Jesus von Texas
lächelt. »Und worin unterscheidet sich jemand, der an einer solchen Störung leidet, von uns anderen?«
»Antisoziale Persönlichkeiten sind auf sofortige Bedürfnisbefriedigung ausgerichtet - sie sind unfähig, auch nur den geringsten Aufschub in der Erfüllung ihres augenblicklichen Begehrens zu akzeptieren. Sie sind geübte Manipulatoren, und sie haben eine außergewöhnliche Selbstbezogenheit, verbunden mit dem Unvermögen, die Rechte und Bedürfnisse anderer wahrzunehmen.«
»Gehe ich recht in der Annahme, daß es sich bei solchen Störungen nicht um Geisteskrankheiten im eigentlichen Sinne handelt, daß also die Schuldfähigkeit der Betroffenen nicht eingeschränkt ist?«
»Das ist richtig. Bei Persönlichkeitsstörungen handelt es sich um Fehlanpassungen des Charakters, um Abweichungen im Mechanismus der Belohnungserlangung.«
Der Staatsanwalt läßt seinen Kopf hängen und nickt nachdenklich. »Sie sagen also, wir haben es mit einer antisozialen Persönlichkeit zu tun. Gibt es denn einen besser bekannten Begriff für diese Störung?«
»Nun, eine antisoziale Persönlichkeit ist das, was man gemeinhin einen Psychopathen nennt.«
»Und zu den bekannten Symptomen dieser Störung zählt Mord?«
»Einspruch«, sagt Brian. »Die meisten Mörder sind keine Psychopathen, und nicht alle Psychopathen sind Mörder.«
Der Richter blickt erschöpft zum Anklagevertreter. »Herr Anwalt - bitte.« Man sieht ihm an, daß er lieber kräftigere Ausdrücke verwenden würde, aber er beläßt es bei einem »bitte«. Das ist der Grund, warum er ihn so einschüchternd anschaut, unter Garantie - die Kluft zwischen dem, was er sagen möchte, und dem, was er sagen darf. Der Staatsanwalt kneift die dürren Fleischstricke zusammen, die seine Lippen darstellen sollen, und wendet sich wieder Goosens zu.

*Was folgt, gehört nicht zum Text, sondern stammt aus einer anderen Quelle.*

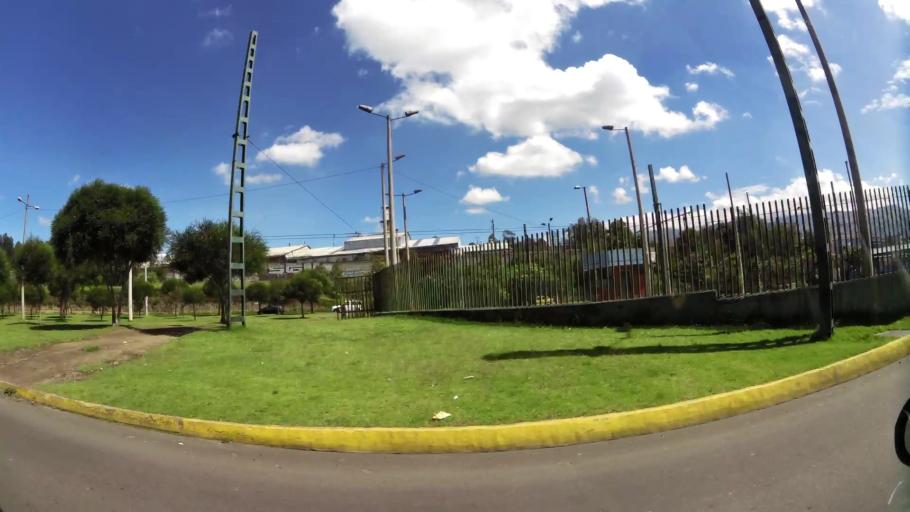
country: EC
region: Pichincha
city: Quito
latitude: -0.2846
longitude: -78.5449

»Also, Herr Doktor - gehe ich recht in der Annahme, daß die von der erwähnten Störung Betroffenen den Resultaten ihres Verhaltens teilnahmslos gegenüberstehen, daß sie keinerlei Reue zeigen?«
»Einspruch! Fehlende Reue ist kein Widerspruch zu Unschuld!«
Der Staatsanwalt wendet sich den Geschworenen zu und lächelt selbstgefällig. Ich bleibe teilnahmslos. »Abgewiesen«, sagt der Richter. »Es wurde kein Bezug auf Ihren Mandanten genommen.« Er nickt Goosens zu, um ihm zu signalisieren, daß er antworten soll.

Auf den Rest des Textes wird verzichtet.